Many people are familiar with the term “high blood pressure,” which is also known as hypertension.
We see it repeated in advertisements, public service announcements and on the news. But there is another, less-known form of high blood pressure: pulmonary hypertension, which affects the arteries of the lungs and can lead to heart failure or other serious complications.
We asked University of Minnesota Health Cardiologist Sonia Jain, MD, to share more information about the causes, symptoms and treatments of pulmonary hypertension. Jain sees patients at Fairview Lakes Medical Center, Fairview Ridges Hospital and Fairview Southdale Hospital. She is one of three University of Minnesota Health specialists dedicated to care for pulmonary hypertension patients. Other specialists include: Cardiologist Marc Pritzker, MD, and Cardiologist Thenappan Thenappan, MD.
Pulmonary hypertension is a relatively rare type of high blood pressure that can affect the small arteries of the lungs and the right side of the heart. In one form of pulmonary hypertension, the small arteries in the lungs—called arterioles—become narrowed, blocked or destroyed. This increases pressure in the large artery of the lungs, called the pulmonary artery. The pulmonary artery carries oxygen-depleted blood from the heart’s right ventricle back to the lungs, where the blood is refreshed with oxygen. Increased pressure in the pulmonary artery forces the right ventricle to work harder to pump blood. Over time, this weakens the right side of the heart and can cause heart failure. Pulmonary hypertension is different from systemic hypertension, which is high blood pressure in the aorta.
Pulmonary hypertension can be caused by a variety of factors, and has been categorized into several groups by the World Health Organization. The groups include:
This group includes pulmonary hypertension caused by inherited genetic mutations, connective tissue diseases (such as scleroderma, lupus or rheumatoid arthritis), abnormalities of the heart present at birth (congenital heart disease), certain medications and illicit drugs, or other medical conditions such as HIV infection, liver disease and sickle cell disease. This group also includes pulmonary hypertension without a known cause, which is called idiopathic pulmonary hypertension.
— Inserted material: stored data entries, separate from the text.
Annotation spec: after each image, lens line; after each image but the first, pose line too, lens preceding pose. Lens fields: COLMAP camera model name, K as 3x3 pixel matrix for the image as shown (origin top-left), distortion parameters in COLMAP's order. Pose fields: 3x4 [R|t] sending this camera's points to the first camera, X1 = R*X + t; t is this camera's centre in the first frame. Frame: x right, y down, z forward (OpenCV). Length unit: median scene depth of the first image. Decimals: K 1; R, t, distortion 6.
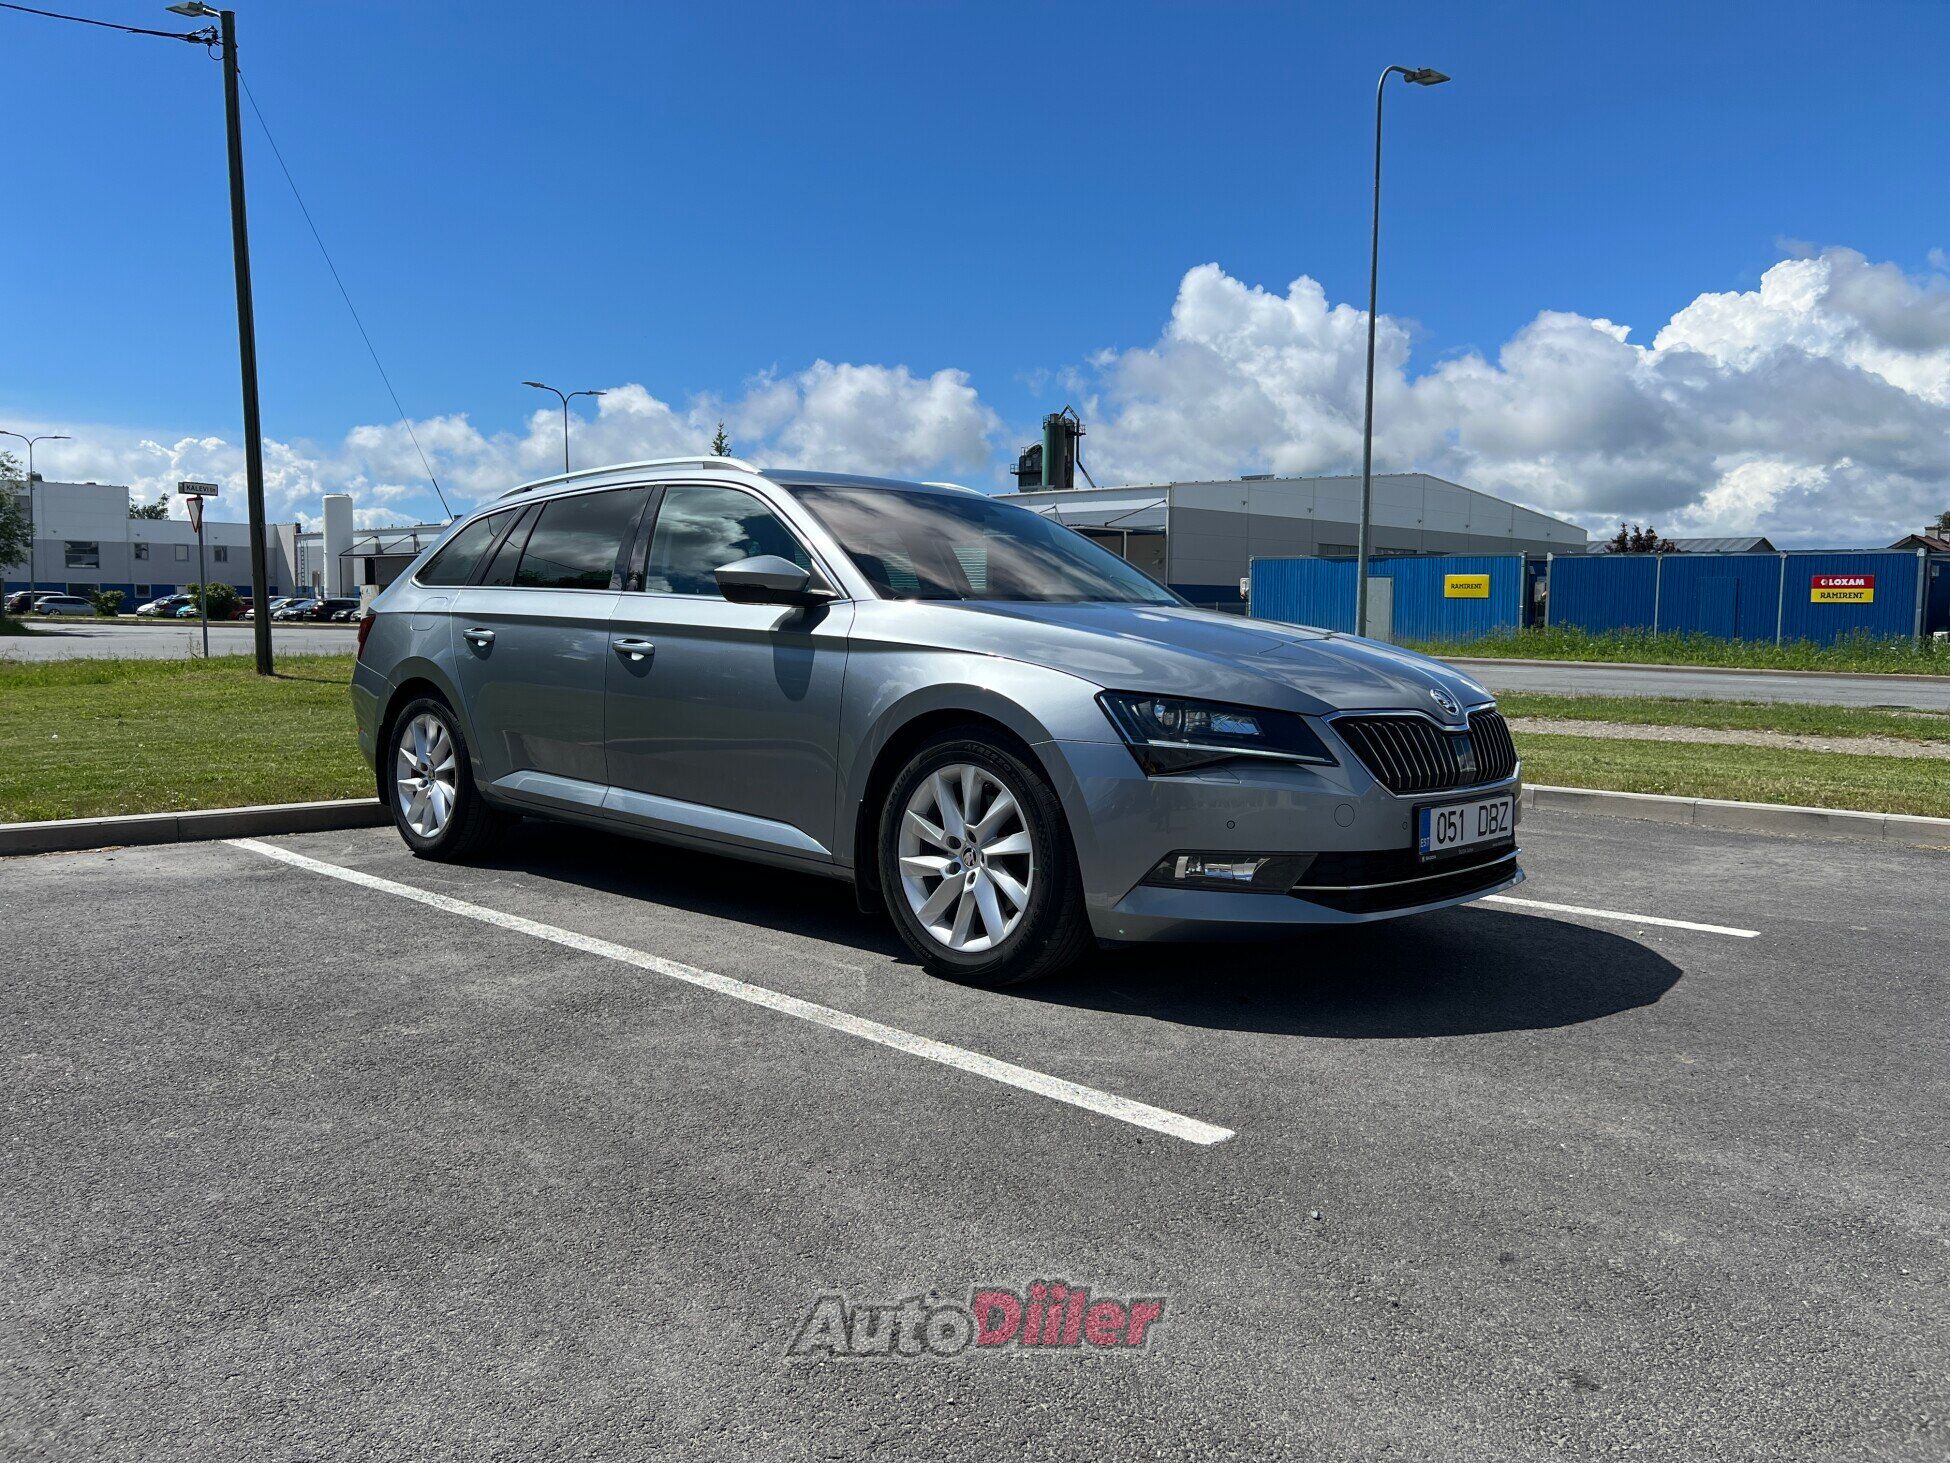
lens RADIAL K [[1471.1, 0, 984.9], [0, 1471.1, 720.7], [0, 0, 1]] dist [0.026608, -0.037242]
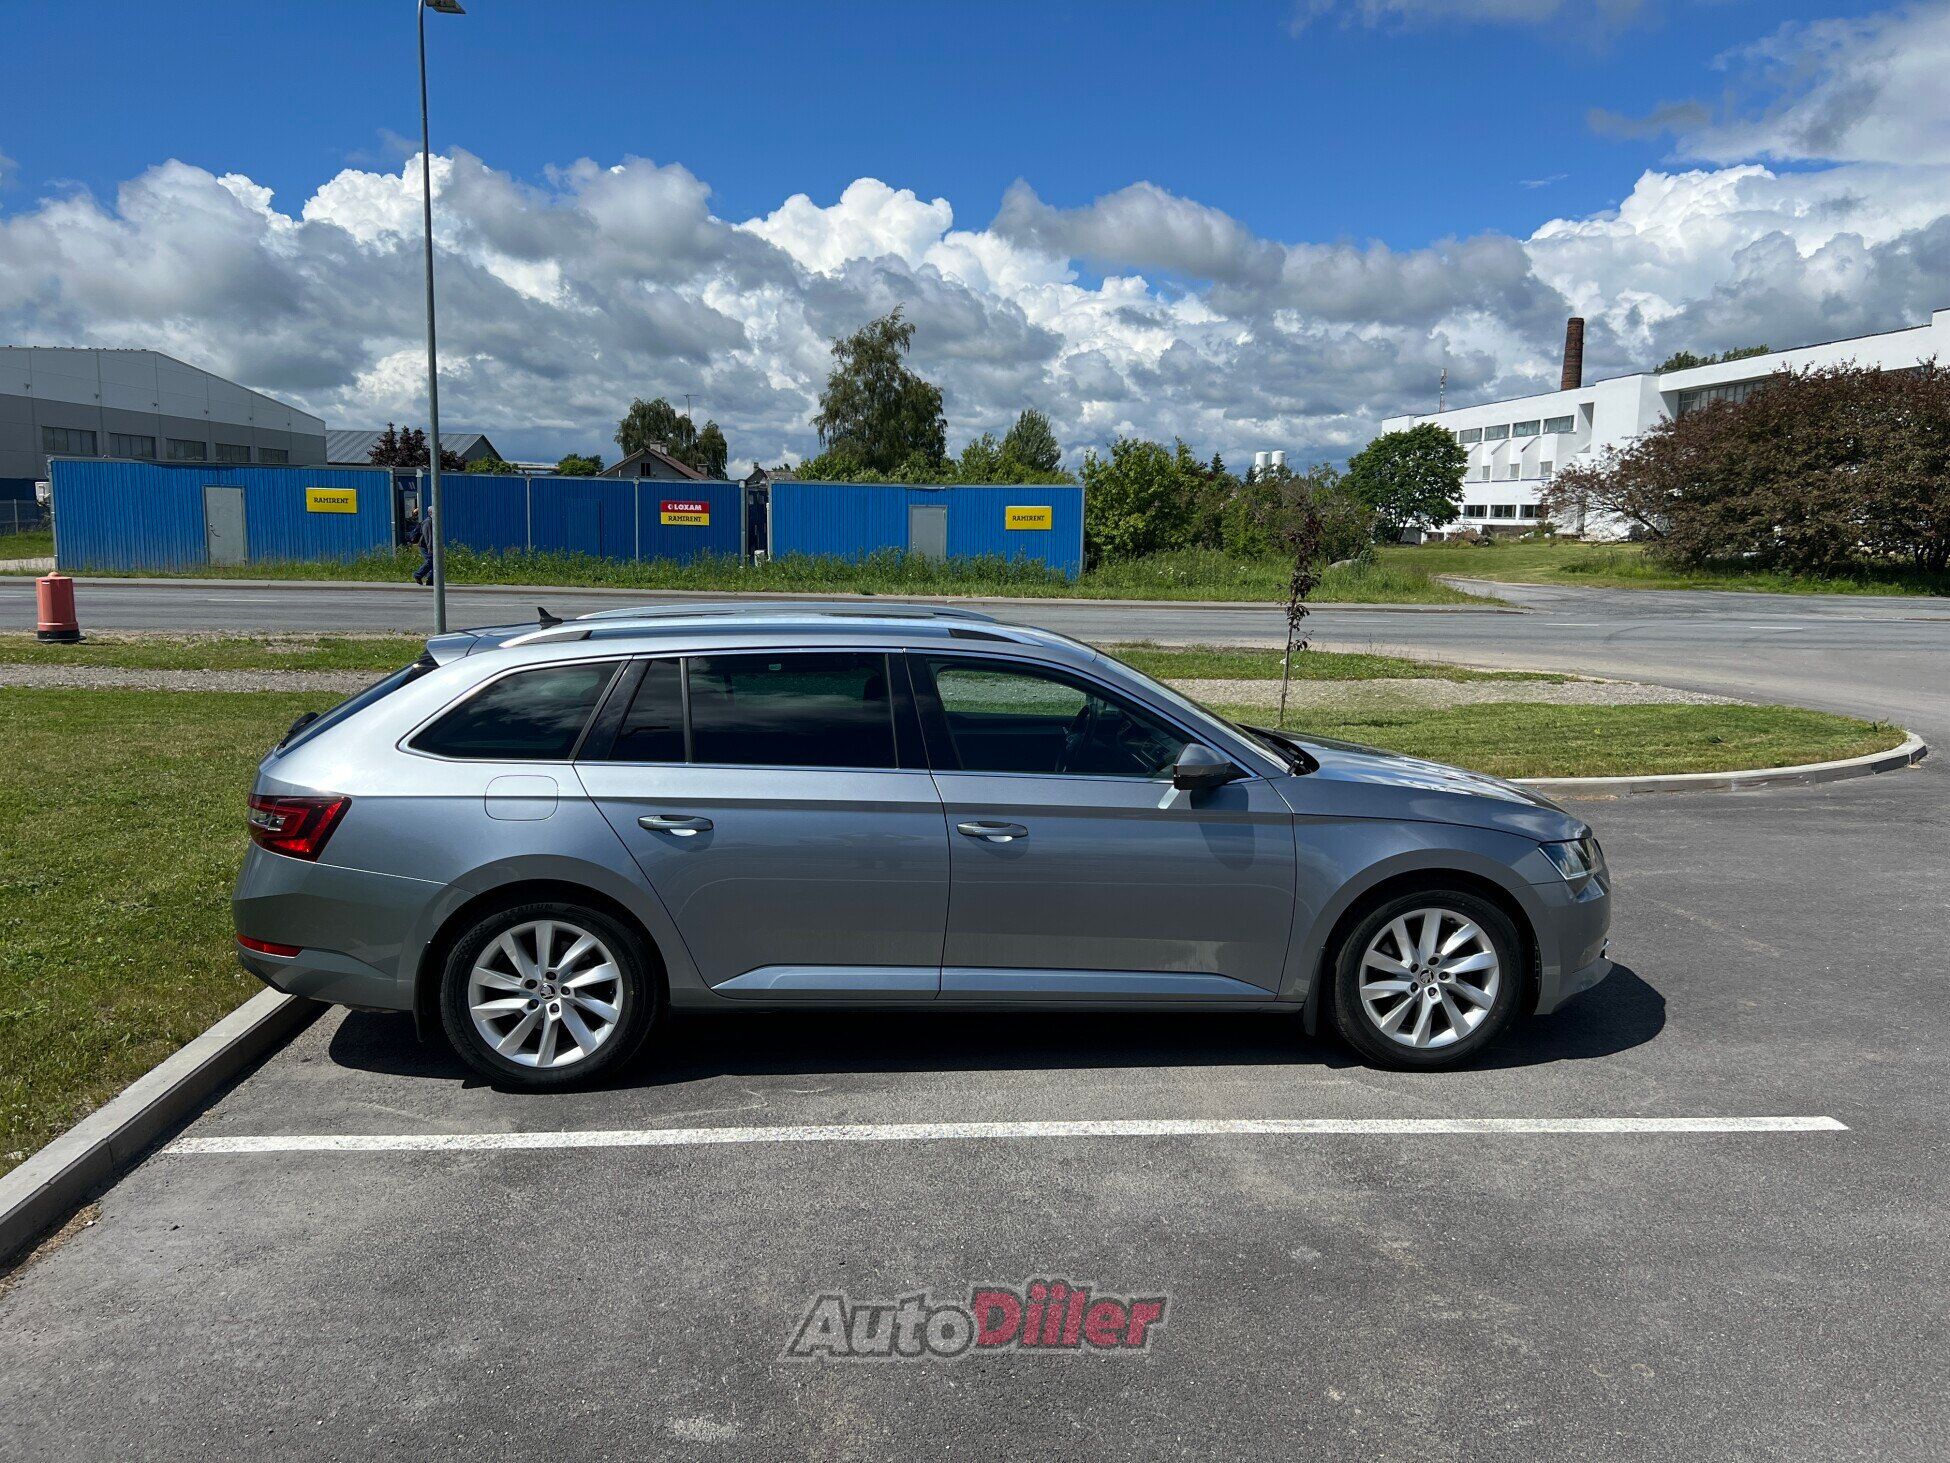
lens RADIAL K [[1471.1, 0, 974.0], [0, 1471.1, 719.7], [0, 0, 1]] dist [0.026608, -0.037242]
pose [[0.665758, -0.099320, 0.739528, -0.108174], [0.039244, 0.994391, 0.098220, -0.024544], [-0.745135, -0.036369, 0.665922, 0.038234]]
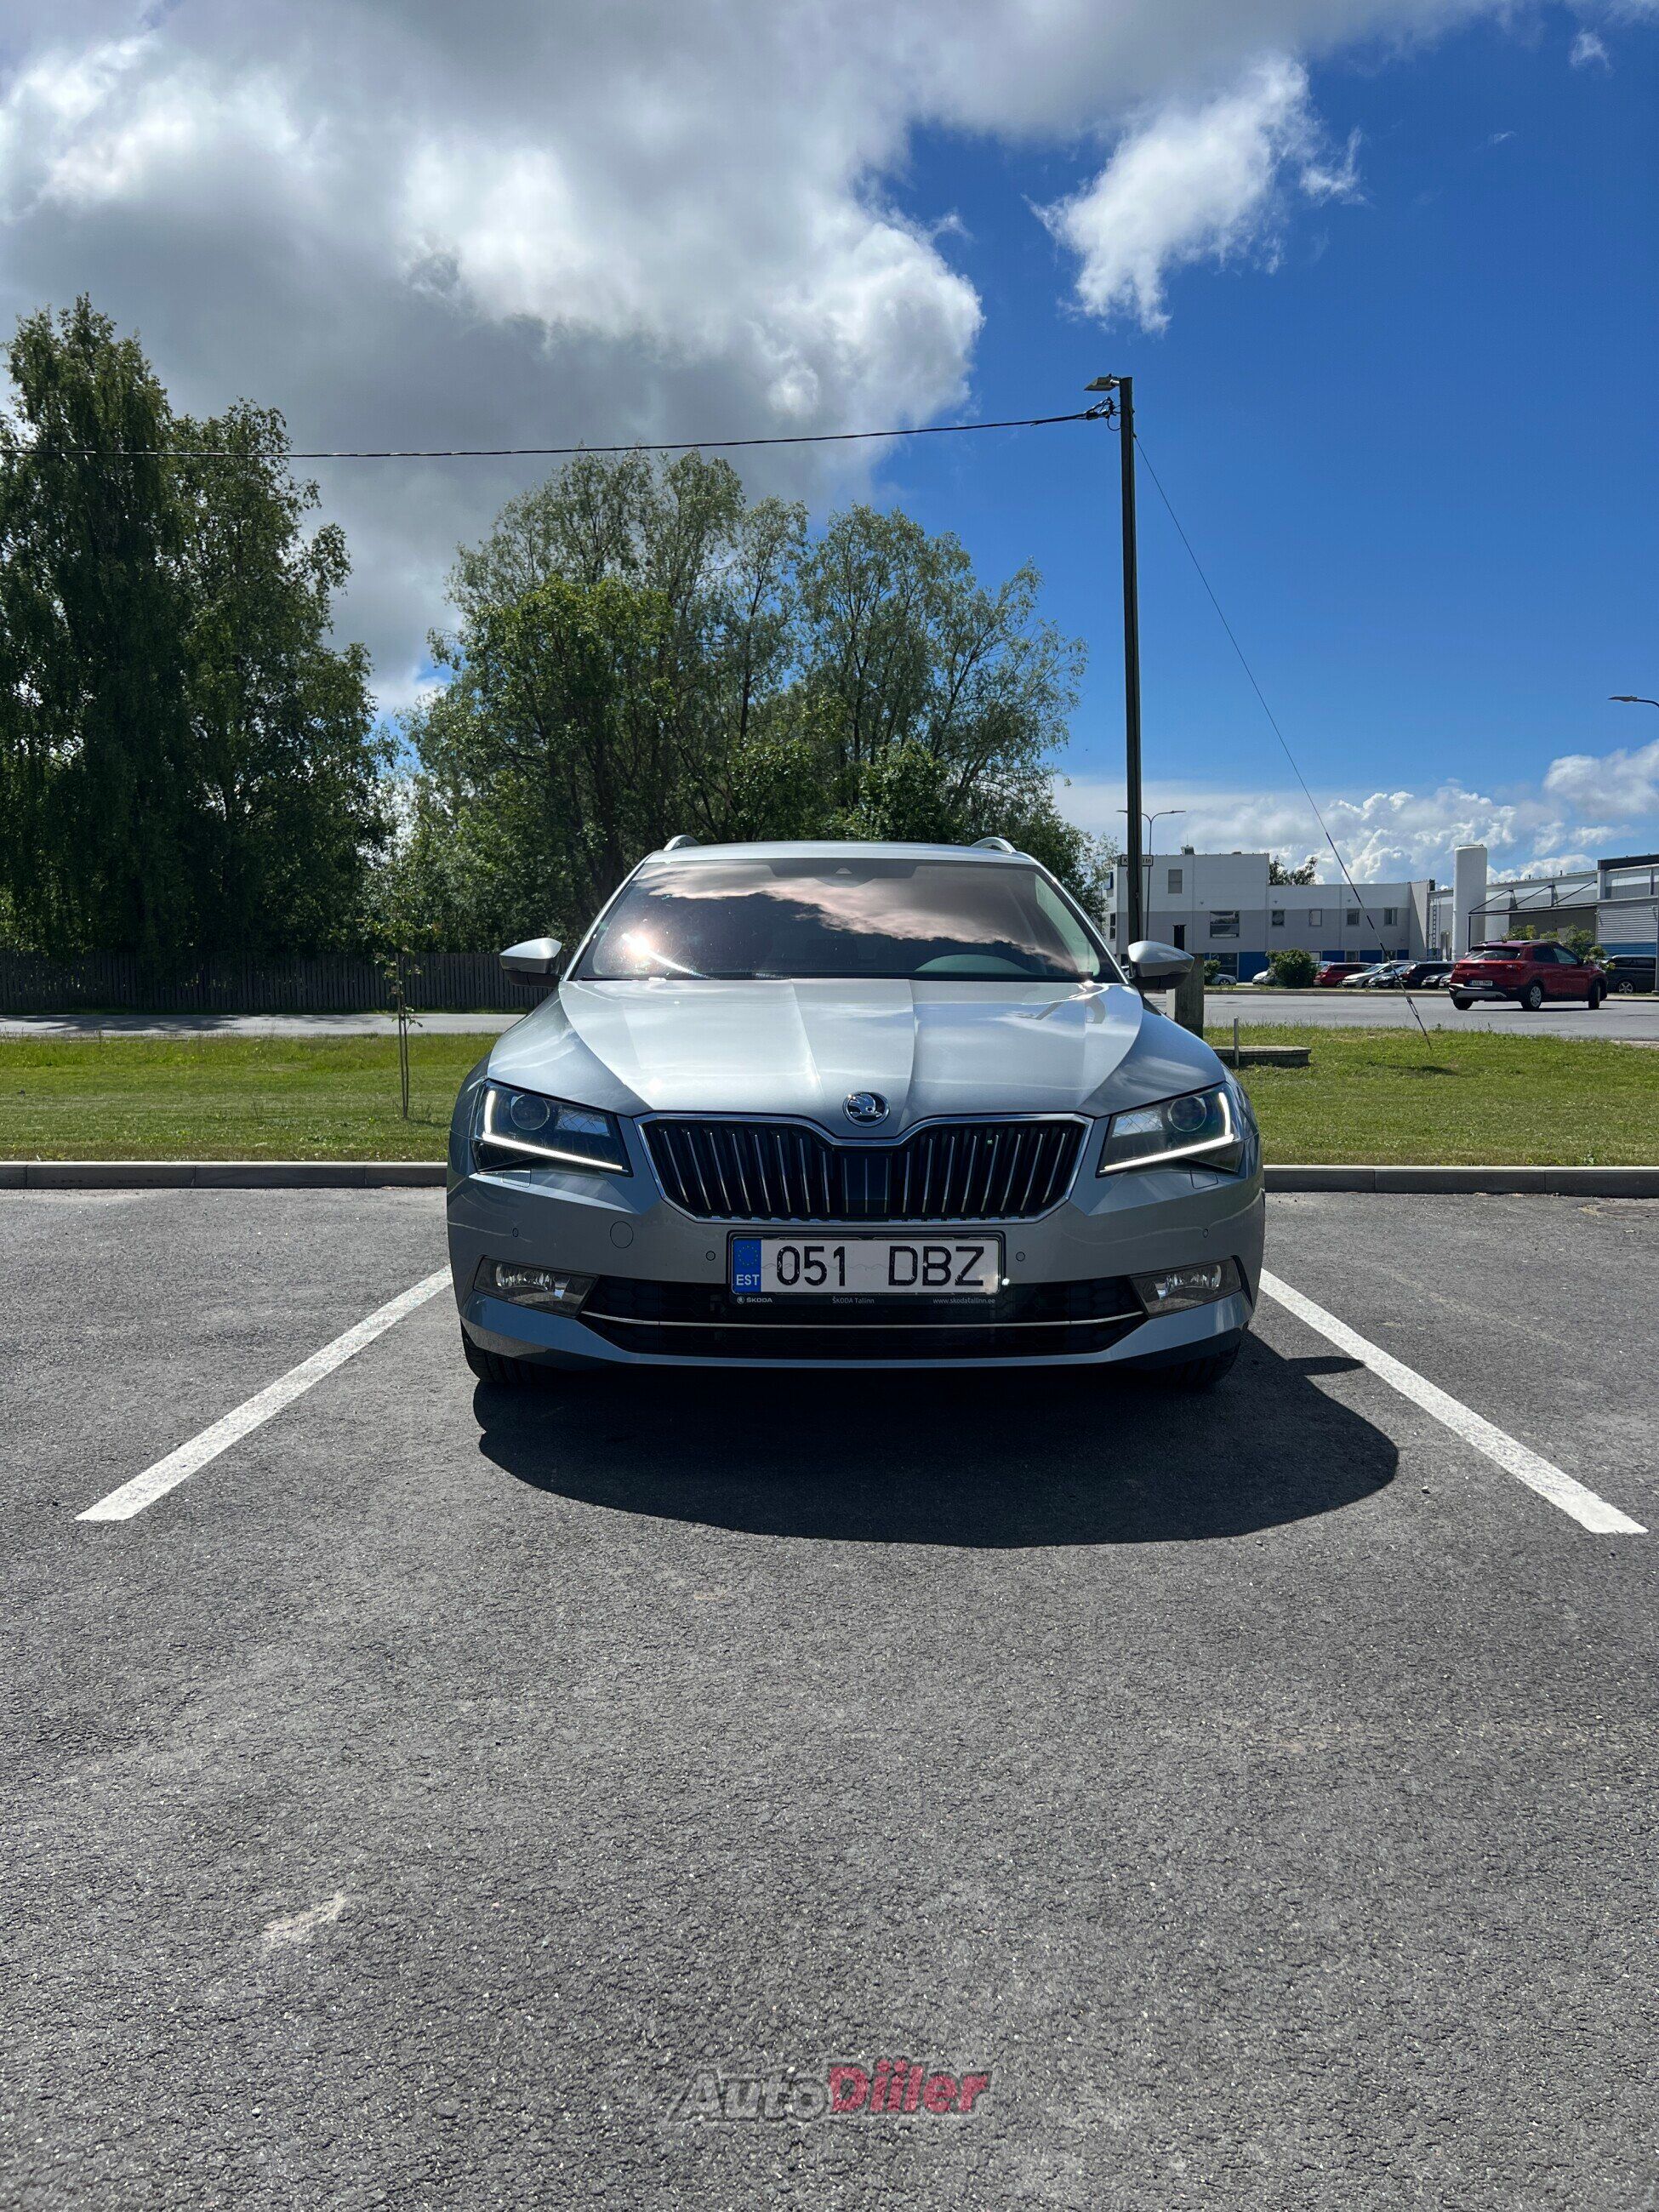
lens RADIAL K [[1668.8, 0, 825.8], [0, 1668.8, 1114.3], [0, 0, 1]] dist [0.026608, -0.037242]
pose [[0.702248, 0.042418, -0.710668, 0.963451], [-0.035843, 0.999064, 0.024213, -0.030905], [0.711030, 0.008469, 0.703111, 0.387425]]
Group 3 includes pulmonary hypertension that is caused by diseases of the lungs and low oxygen levels. This can include conditions such as chronic obstructive pulmonary disease (COPD), lung fibrosis and obstructive sleep apnea.
Group 4 pulmonary hypertension is caused by chronic blood clots on the lungs—also known as chronic pulmonary emboli.
Group 5 includes pulmonary hypertension that is caused by a variety of factors or conditions, including blood disorders, metabolic disorders and other causes that don’t fit into the other four groups.
Symptoms of pulmonary hypertension may include fatigue, shortness of breath, a bluish discoloration of the lips and fingers caused by low oxygen levels and swelling of the legs and abdomen. Because these symptoms can also be associated with several other conditions, pulmonary hypertension can initially be difficult to identify, Jain said. In advanced stages of the disease, patients can also experience chest pain, heart palpitations (arrhythmias) or may even pass out during exertion.
Patients who have risk factors, a family history or are suspected of having pulmonary hypertension, should seek a referral to expert heart center. To test for pulmonary hypertension, cardiologists will take a detailed history, perform a careful physical examination and order various tests. Testing includes specific blood tests, a heart ultrasound (echocardiogram) or MRI scan of the heart, lung imaging and breathing tests and a right heart catheterization.
In the last several decades, the number of treatment options has expanded due to increased pulmonary hypertension research, Jain said. Today, care providers may recommend a variety of approaches or medications. Though a cure may not be possible, care providers seek to reduce symptoms, reduce complications, improve a person’s quality of life and increase length of survival.
A number of approved medications are available for patients with Group 1 and Group 4 pulmonary hypertension. When caring for patients in the other groups, providers first attempt to treat the underlying conditions causing the pulmonary hypertension, Jain said. They may later prescribe treatment as appropriate. In advanced cases, patients may referred to receive a lung transplant.